Delegates who accompanied the UK Chancellor Rachel Reeves to China earlier this month marvelled at how the Beijing air had been cleaned up, and indigenous electric cars were everywhere. Another UK CEO told me of a visit to Huawei’s Oxbridge-style campus complete with spires and bridges, and its own Tube line, purely for its scientists.

Clearly, however, there are concerns about censorship, democracy and security. One of the drivers of the Chinese AI industry has been access to extraordinary amounts of data, which is more difficult to get hold of in the West.

If the US Congress was sufficiently concerned about TikTok to ban it, then surely a table-topping AI program could be highly problematic. President Trump’s argument this morning was that DeepSeek’s innovation was "positive" and "a wake-up call". China has not been prominent as the first target of Trump tariffs.

There is still an obvious balancing act for the UK government here. But this sort of innovation and its impact on the world was exactly why the chancellor visited Beijing a fortnight ago.

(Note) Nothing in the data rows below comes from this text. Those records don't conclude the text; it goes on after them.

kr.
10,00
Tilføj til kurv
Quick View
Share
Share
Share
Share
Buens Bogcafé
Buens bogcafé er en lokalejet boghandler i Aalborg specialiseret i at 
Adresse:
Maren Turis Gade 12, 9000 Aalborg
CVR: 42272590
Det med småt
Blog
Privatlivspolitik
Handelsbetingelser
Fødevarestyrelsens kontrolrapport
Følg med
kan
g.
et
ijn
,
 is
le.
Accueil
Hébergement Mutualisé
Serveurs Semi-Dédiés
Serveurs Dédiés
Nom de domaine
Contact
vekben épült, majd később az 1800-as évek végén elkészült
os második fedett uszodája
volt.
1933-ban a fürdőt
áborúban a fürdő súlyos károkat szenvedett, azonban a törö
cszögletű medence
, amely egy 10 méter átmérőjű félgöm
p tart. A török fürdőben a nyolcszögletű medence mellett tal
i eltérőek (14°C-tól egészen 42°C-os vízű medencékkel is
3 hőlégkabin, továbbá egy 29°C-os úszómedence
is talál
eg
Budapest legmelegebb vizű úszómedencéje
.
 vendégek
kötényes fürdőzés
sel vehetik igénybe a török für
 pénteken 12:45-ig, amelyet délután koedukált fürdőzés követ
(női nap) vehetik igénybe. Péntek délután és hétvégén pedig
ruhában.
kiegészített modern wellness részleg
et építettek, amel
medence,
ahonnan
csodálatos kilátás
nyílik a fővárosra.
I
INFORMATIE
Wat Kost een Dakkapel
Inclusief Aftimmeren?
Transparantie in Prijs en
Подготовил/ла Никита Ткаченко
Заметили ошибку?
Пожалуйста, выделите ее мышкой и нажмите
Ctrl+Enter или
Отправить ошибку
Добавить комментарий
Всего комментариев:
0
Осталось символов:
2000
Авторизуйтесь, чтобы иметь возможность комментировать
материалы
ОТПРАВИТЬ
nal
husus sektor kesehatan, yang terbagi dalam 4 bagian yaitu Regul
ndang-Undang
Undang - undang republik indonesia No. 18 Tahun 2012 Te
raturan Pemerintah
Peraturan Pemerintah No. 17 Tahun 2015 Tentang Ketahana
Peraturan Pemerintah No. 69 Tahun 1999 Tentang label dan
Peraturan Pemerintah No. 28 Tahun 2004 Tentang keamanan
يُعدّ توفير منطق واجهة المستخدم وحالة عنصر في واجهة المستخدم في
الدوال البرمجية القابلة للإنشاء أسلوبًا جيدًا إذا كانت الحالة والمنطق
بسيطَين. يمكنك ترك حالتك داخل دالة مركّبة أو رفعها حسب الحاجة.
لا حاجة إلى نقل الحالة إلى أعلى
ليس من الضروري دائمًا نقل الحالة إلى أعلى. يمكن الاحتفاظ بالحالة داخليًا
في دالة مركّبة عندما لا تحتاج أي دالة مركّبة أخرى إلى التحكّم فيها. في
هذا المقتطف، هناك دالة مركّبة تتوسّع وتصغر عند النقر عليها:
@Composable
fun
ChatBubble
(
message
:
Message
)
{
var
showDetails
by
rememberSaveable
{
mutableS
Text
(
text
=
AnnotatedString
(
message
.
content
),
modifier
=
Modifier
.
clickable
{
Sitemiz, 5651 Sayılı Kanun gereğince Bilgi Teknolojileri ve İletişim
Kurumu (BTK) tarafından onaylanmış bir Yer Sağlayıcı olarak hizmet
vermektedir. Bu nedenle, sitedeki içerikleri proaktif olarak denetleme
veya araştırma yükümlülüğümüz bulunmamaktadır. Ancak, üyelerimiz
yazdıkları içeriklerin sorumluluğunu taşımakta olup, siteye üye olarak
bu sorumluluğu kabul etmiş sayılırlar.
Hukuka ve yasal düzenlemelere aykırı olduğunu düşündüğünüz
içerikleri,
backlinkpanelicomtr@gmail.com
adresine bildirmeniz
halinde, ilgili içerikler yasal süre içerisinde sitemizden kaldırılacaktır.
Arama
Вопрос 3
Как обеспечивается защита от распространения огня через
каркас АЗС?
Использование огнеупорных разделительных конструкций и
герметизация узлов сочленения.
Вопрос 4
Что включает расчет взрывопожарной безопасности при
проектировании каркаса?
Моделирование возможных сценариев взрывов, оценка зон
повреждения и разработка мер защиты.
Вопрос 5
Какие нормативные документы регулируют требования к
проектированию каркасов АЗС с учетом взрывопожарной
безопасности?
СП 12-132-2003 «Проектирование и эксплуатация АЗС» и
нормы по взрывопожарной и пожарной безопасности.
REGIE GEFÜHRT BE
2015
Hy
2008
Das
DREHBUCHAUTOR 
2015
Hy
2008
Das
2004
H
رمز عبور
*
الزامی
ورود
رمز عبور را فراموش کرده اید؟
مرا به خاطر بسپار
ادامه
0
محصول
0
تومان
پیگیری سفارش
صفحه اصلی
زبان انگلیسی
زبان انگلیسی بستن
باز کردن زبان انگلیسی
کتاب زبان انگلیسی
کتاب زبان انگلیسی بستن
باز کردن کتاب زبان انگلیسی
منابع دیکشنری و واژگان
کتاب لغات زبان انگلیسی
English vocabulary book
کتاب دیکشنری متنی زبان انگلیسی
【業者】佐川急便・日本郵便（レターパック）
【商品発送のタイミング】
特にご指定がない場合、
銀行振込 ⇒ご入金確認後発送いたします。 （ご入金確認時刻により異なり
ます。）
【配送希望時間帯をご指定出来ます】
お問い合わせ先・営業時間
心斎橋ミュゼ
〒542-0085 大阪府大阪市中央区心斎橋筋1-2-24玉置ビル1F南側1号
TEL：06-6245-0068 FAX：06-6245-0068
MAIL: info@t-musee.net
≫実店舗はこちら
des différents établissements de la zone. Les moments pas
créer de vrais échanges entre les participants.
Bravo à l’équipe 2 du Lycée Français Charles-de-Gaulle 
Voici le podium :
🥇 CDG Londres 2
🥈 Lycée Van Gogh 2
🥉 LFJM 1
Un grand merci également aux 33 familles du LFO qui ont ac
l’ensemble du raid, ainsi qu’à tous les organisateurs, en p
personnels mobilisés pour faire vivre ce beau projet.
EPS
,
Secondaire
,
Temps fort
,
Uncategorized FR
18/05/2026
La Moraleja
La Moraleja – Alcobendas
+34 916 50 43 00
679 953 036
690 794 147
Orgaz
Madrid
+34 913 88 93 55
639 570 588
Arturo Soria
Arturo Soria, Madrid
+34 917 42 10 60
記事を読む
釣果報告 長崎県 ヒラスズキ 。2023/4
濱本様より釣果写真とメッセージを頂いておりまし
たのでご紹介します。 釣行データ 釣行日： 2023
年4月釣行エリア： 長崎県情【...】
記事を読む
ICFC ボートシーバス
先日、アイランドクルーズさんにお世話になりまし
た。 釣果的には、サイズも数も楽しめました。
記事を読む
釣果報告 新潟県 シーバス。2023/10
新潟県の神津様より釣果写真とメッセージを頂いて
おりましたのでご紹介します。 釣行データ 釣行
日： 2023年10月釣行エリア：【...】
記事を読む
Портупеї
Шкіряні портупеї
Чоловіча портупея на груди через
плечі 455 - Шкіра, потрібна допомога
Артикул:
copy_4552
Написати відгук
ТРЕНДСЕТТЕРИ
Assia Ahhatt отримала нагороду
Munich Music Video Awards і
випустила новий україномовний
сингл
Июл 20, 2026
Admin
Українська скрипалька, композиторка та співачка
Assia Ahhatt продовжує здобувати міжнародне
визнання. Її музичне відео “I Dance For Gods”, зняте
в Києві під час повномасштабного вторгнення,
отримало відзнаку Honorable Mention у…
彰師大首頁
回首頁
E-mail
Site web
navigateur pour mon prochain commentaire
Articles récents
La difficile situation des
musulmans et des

She said at the time she wanted a long-term relationship with China that is "squarely in our national interest" with the visit part of a "commitment to explore deeper economic co-operation" between Prime Minister Sir Keir Starmer and President Xi.

Other European nations such as Spain have encouraged China not just to set up factories but to transfer its advanced battery technology, for example, into Europe.

The West wants China to make its T-shirts, its tables, its TVs and EVs. But could that really now stretch into DeepSeek data-hungry AI models too? It is a deep tremor, not just for tech, but for economics and geopolitics as well.